GPCRs are a large class of receptors that interact with many different ligands, including many of the molecules synthesized at IBMM (nucleotides, lipids, peptides, proteins…). As such, they are important conduits that transmit extracellular signals to downstream intracellular pathways, and are therefore important therapeutic targets with applications in most clinical areas. Therefore, understanding the mechanism of action of these receptors is not only an important fundamental endeavor but also a central mission for the pharmaceutical industry. However, this understanding is hampered by the fact that GPCR signaling is a complex process. In this context, our programs aim to elucidate this process. To this end, we are developing a cross multidisciplinary strategy that combines molecular information (axes 1,2) with cellular and physiological integration (axes 3,4) with a specific GPCR, the ghrelin receptor GHSR. Ghrelin is a circulating peptide hormone that plays a central role in physiology by regulating food intake, energy expenditure, insulin secretion, reward-seeking behavior, and gastric motility, among others. As such, the ghrelinergic system is a target for pharmacological intervention in the treatment of obesity, metabolic disorders or addiction to alcohol and drugs of abuse, all major public health problems. Thus, we expect that our work will shed light on how GPCR-mediated processes, which is a central question in biology. In addition, progress toward such understanding will pave the way for the design of original drugs that will target the ghrelinergic system, which is a key issue for the pharmaceutical industry, but still a daunting challenge.
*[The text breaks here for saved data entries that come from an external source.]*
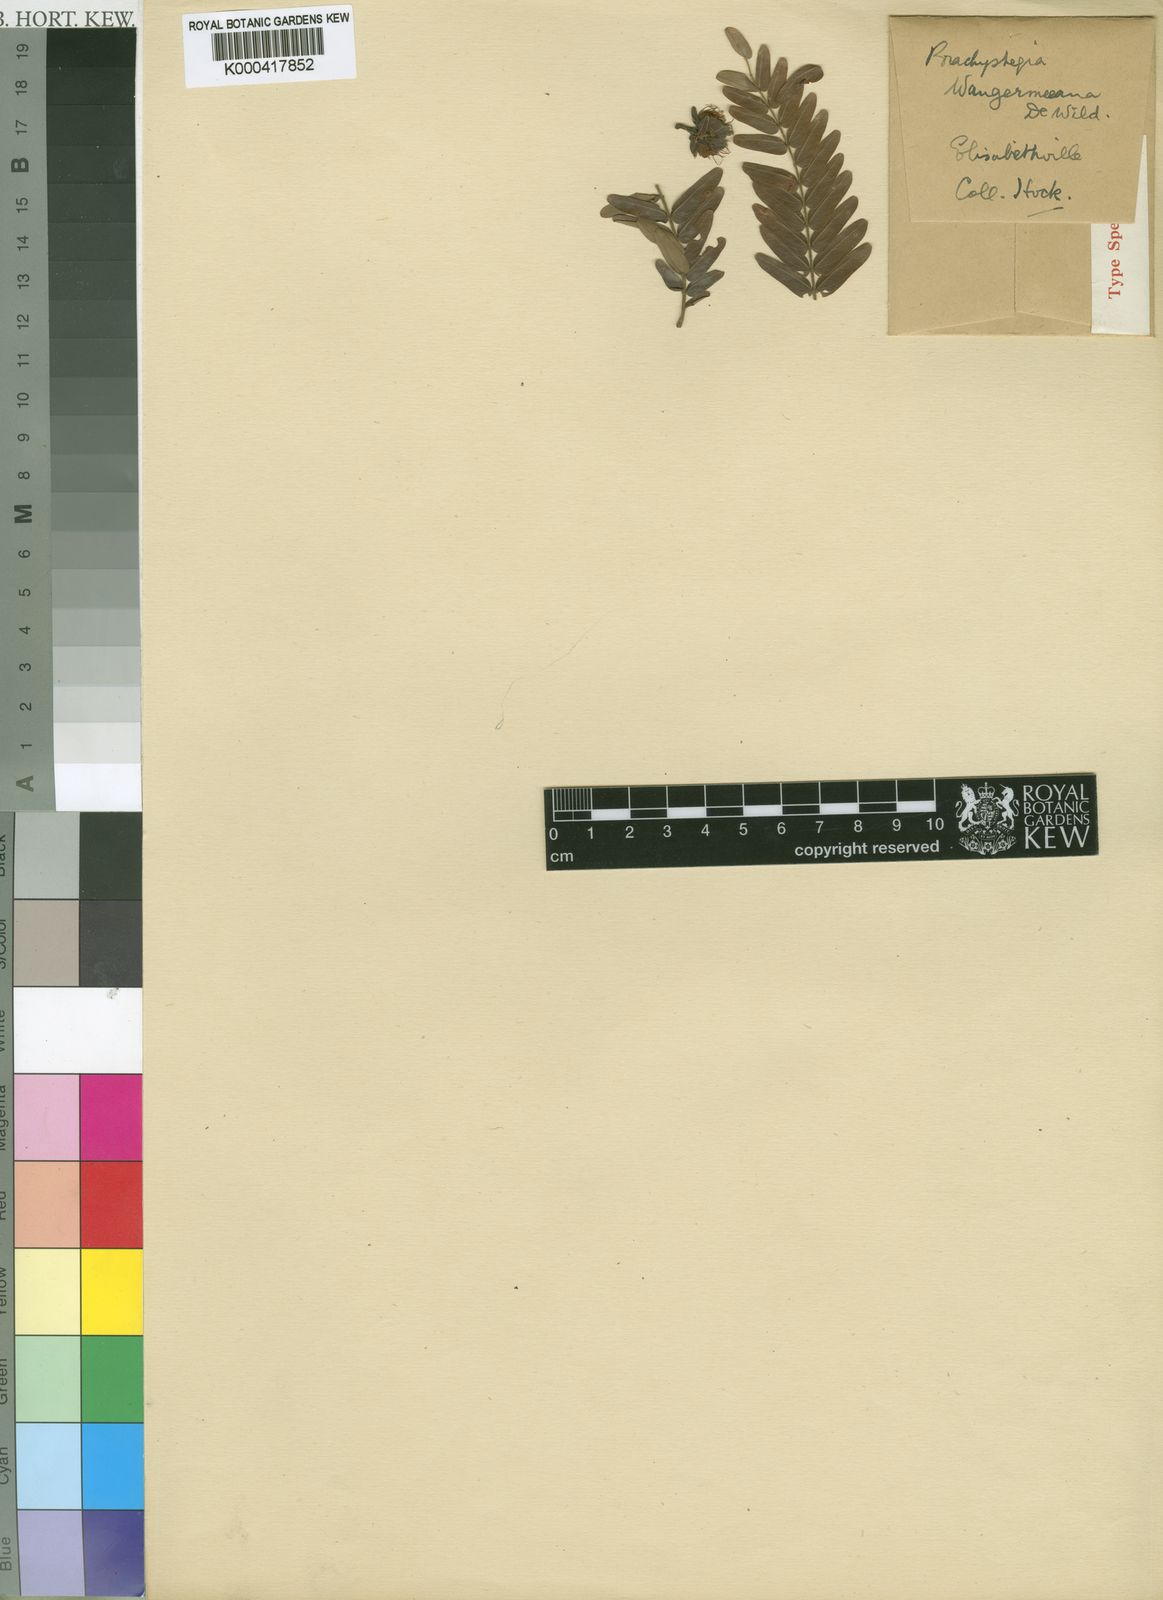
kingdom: Plantae
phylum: Tracheophyta
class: Magnoliopsida
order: Fabales
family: Fabaceae
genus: Brachystegia
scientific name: Brachystegia tamarindoides
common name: Mountain acacia
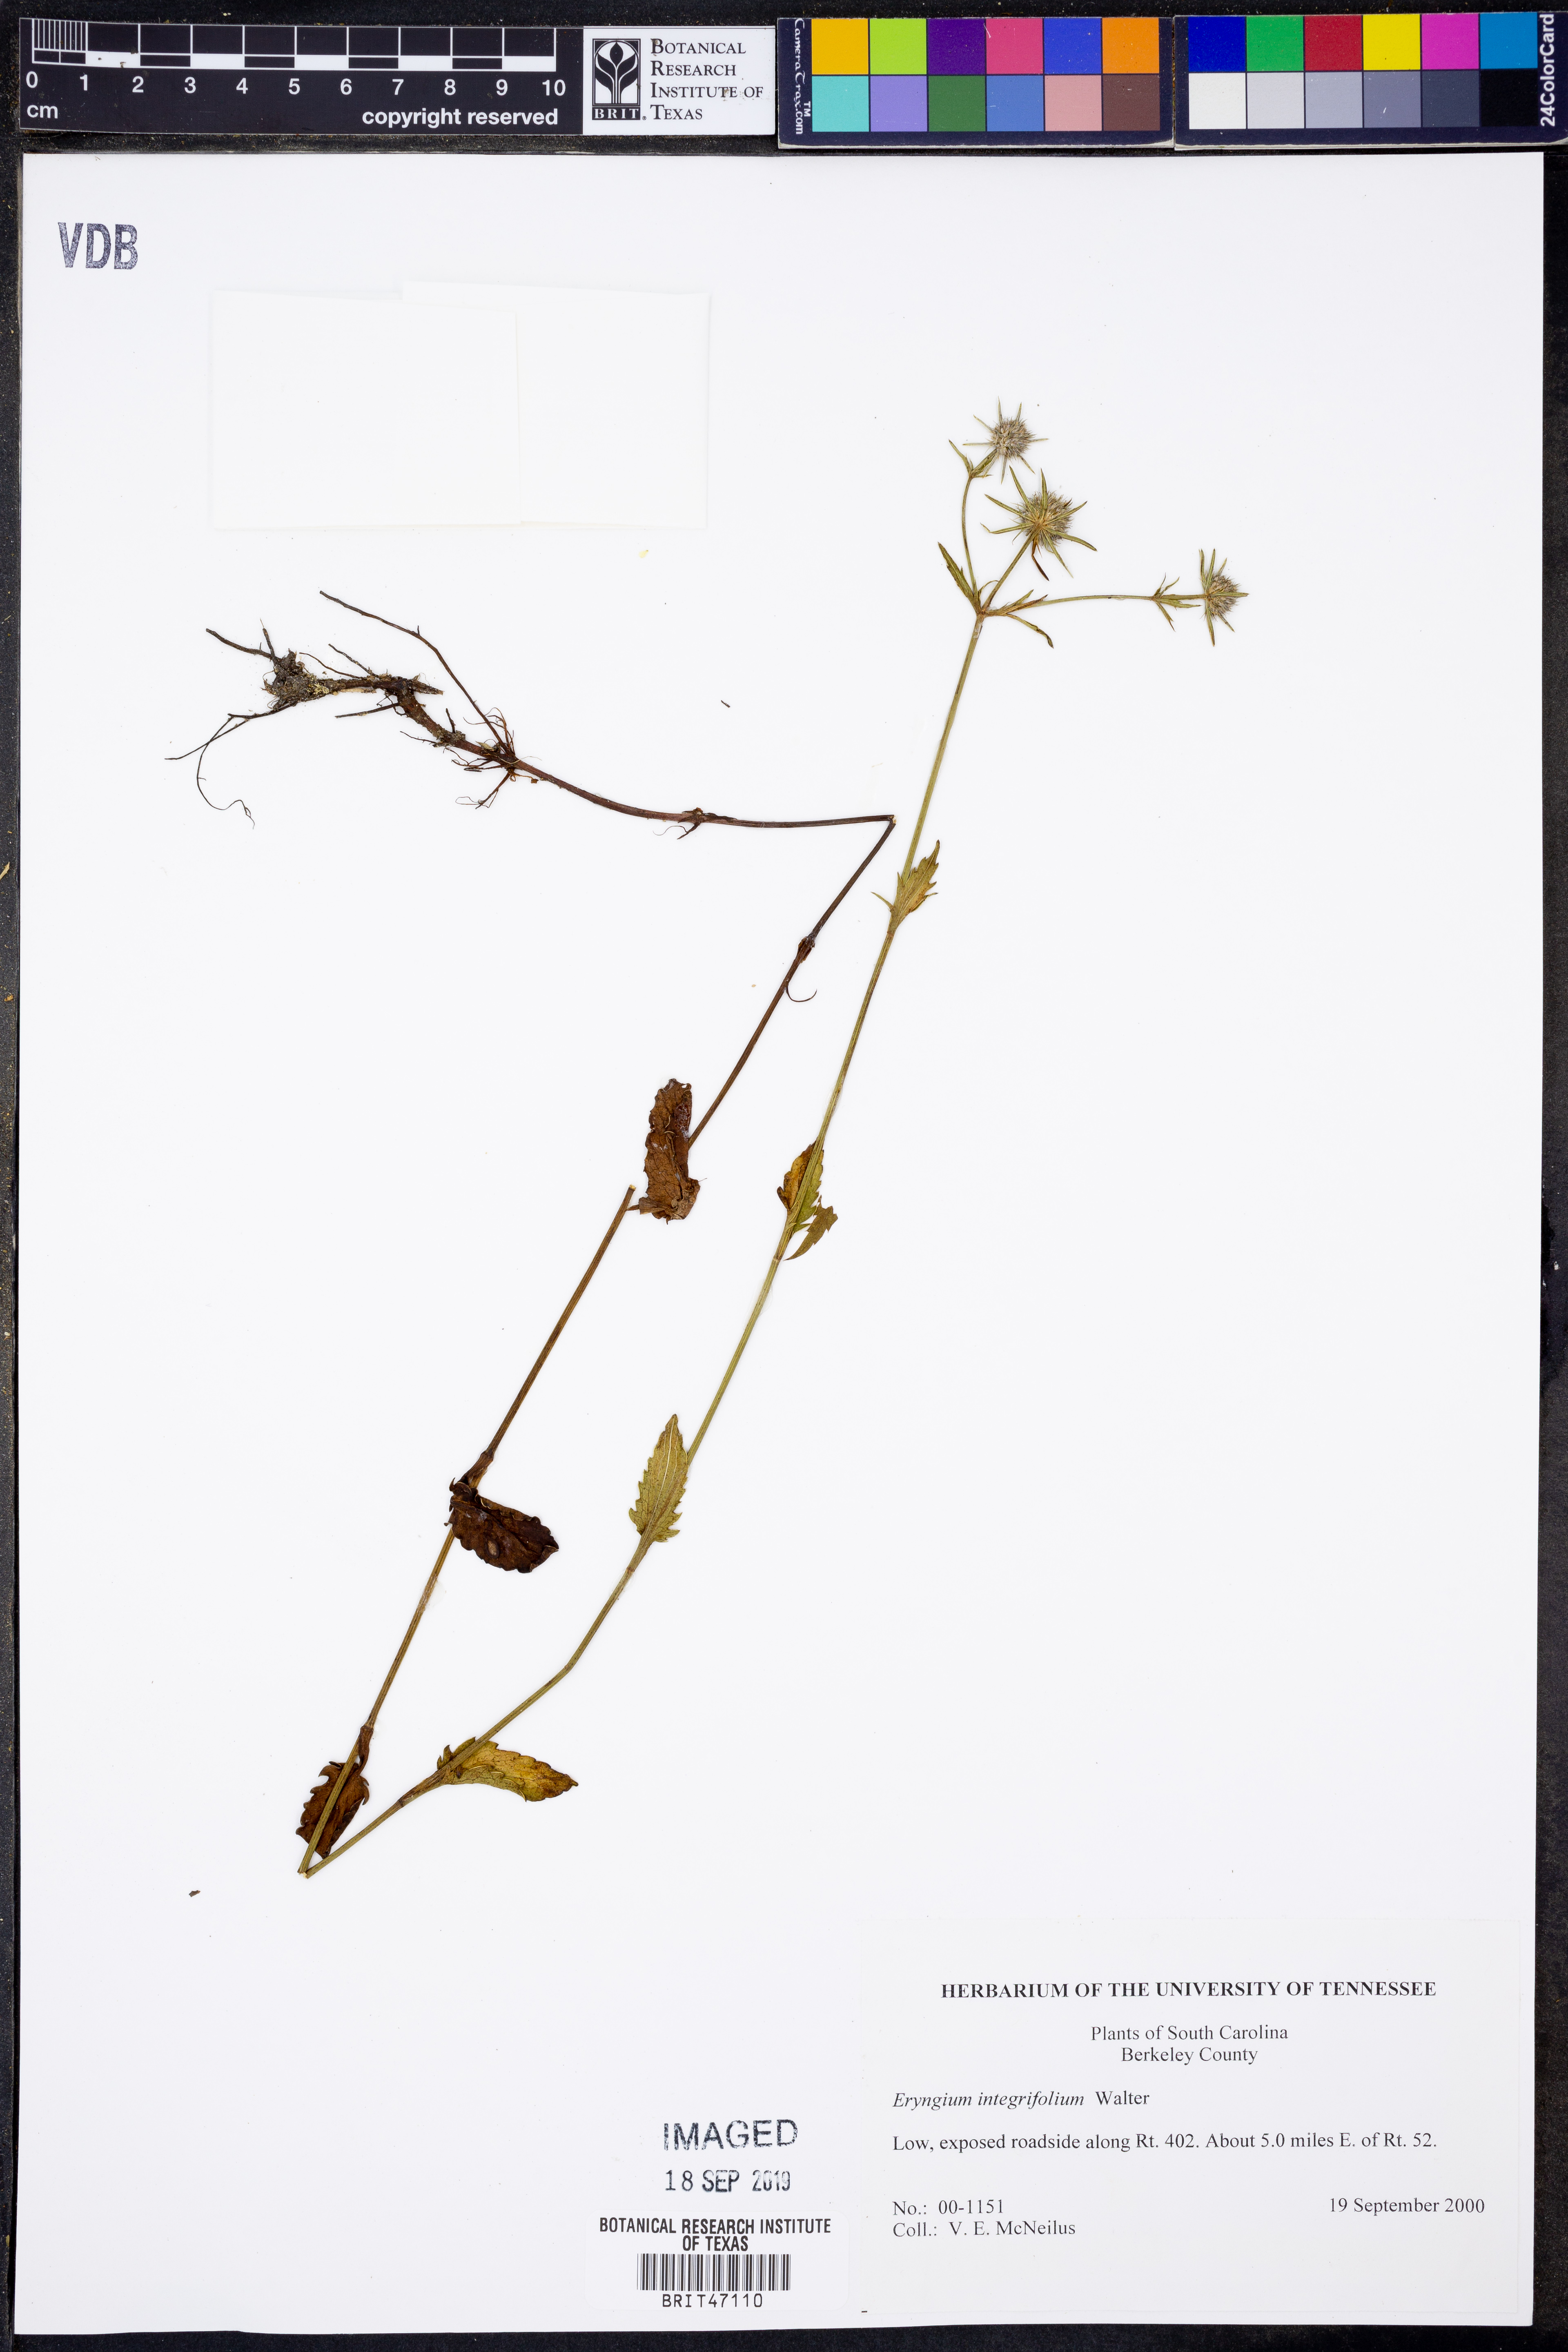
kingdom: Plantae
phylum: Tracheophyta
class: Magnoliopsida
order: Apiales
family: Apiaceae
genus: Eryngium
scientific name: Eryngium integrifolium
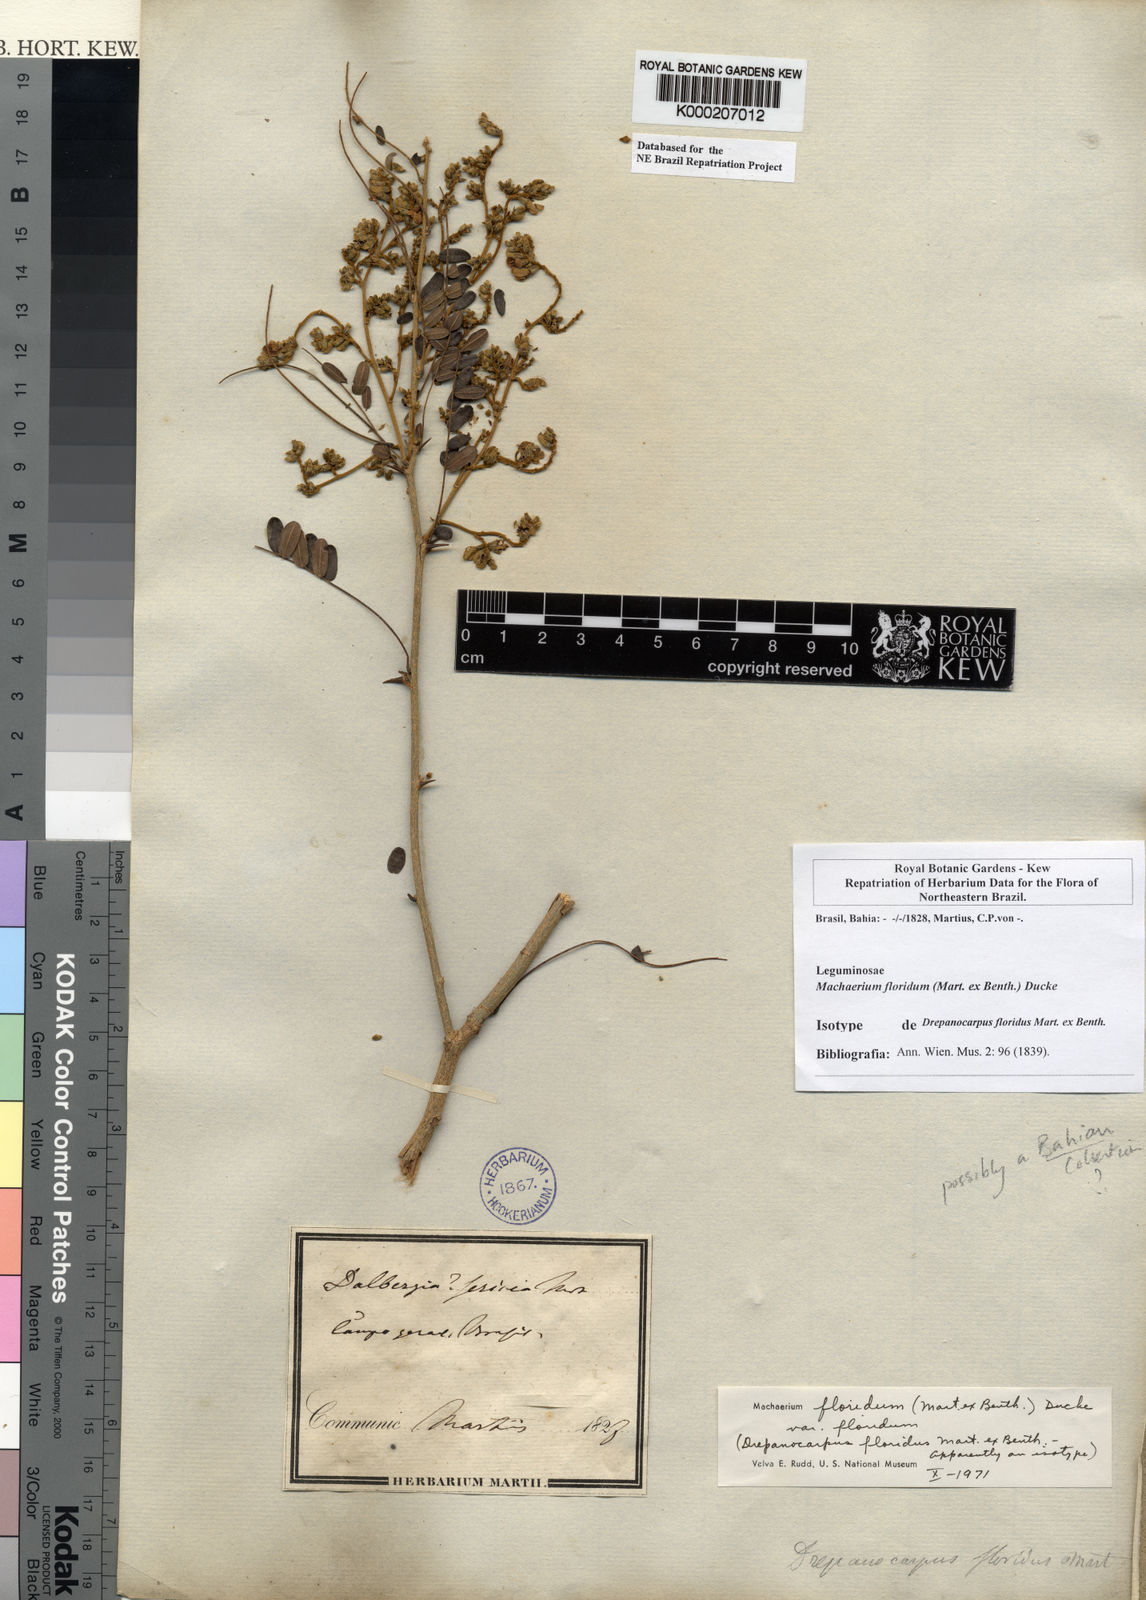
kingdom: Plantae
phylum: Tracheophyta
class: Magnoliopsida
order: Fabales
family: Fabaceae
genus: Machaerium
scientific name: Machaerium floridum
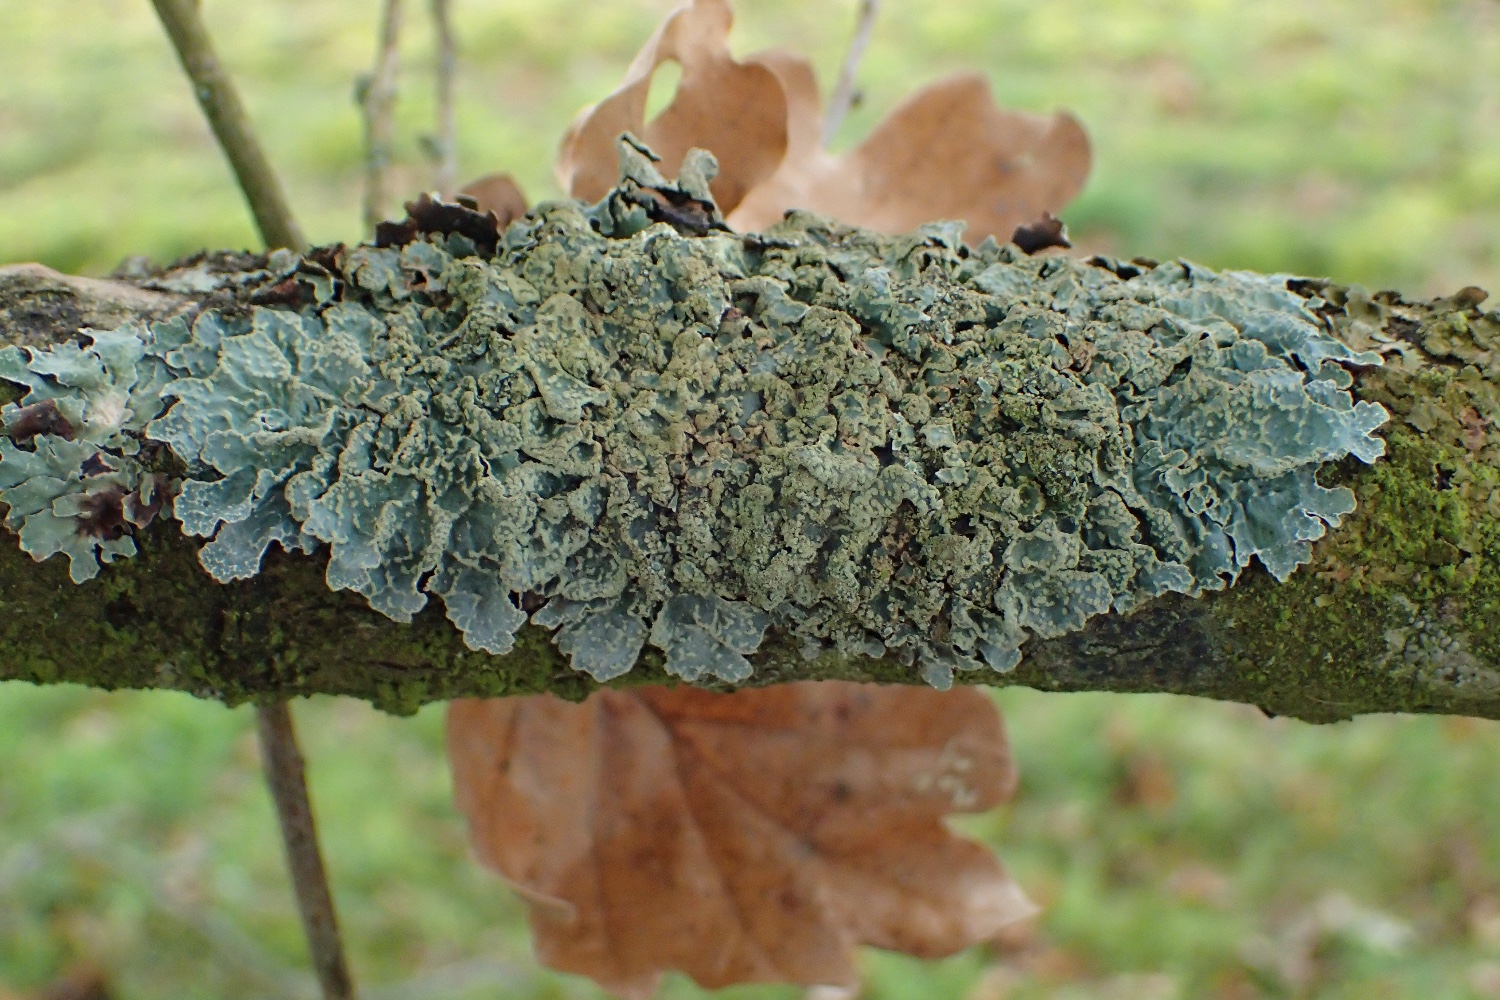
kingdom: Fungi
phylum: Ascomycota
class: Lecanoromycetes
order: Lecanorales
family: Parmeliaceae
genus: Parmelia
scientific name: Parmelia sulcata
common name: rynket skållav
Axis 1. Molecular dynamics

Axis 2. Molecular bases of GPCR signaling. We aim here at illuminating the molecular mechanisms underlying ghrelin receptor-mediated signaling. Almost every facet of GPCR function is connected with its dynamics. Indeed, essentially all aspects of pharmacology – ligand binding, receptor activation, biased agonism, coupling to signaling partners, allosteric regulation – are inherently dynamic phenomena. Our program thus intends at deciphering these dynamics using a palette of in vitro model systems of increasing complexity and state-of-the art biophysical methods. Namely, we use a combination of expression systems based on bacteria, insect- and mammal cells to produce the ghrelin receptor as a recombinant protein which is then inserted into model systems mimicking the membrane (lipid nanodiscs, liposomes). Thanks to these in vitro systems, we can explore the receptor conformational dynamics and the influence of the environment – lipids, dimerization partners, signaling proteins – using a combination of state-of-the-art biophysical methods – solution state NMR, fluorescence, X-ray scattering – adapted to these dynamics. In combination with the outputs from axes 1, 3 and 4, we expect to get a direct description of the relationship between the chemical structure of the ligand, its impact on the receptor structure, and the coupling to signaling partners.

Axis 3. Exploration of GPCR signaling in cells. We aim to understand the mechanisms underlying the function of GPCRs in a cellular context with a special interest in the ghrelin receptor GHSR.  GPCRs are dynamic proteins oscillating between different conformations that interact differently with their ligands and effectors. In cells, multiple receptors exploring various conformation lead altogether to a global intracellular response. It is influenced by several parameters including the pattern of expression of the different proteins involved, the oligomerization or the ligands among others. Naturally occurring mutations are reported for GPCRs sometimes leading to receptors with different behaviors in terms of conformational dynamics resulting in an altered signaling profile that may be linked to a pathology.  Using a combination of cellular pharmacology (binding, second messenger quantification) and biophysical (fluorescence, FRET, BRET…) approaches we explore the signaling and cellular fate of receptors and pathology-related mutants in cell models. Together with the knowledge gained from molecular dynamics approaches (axis 1) and from experiments performed in a controlled environment (axis 2) our research contributes to better understand the molecular mechanisms and the signaling events occurring during GPCR activation and the consequences of mutations.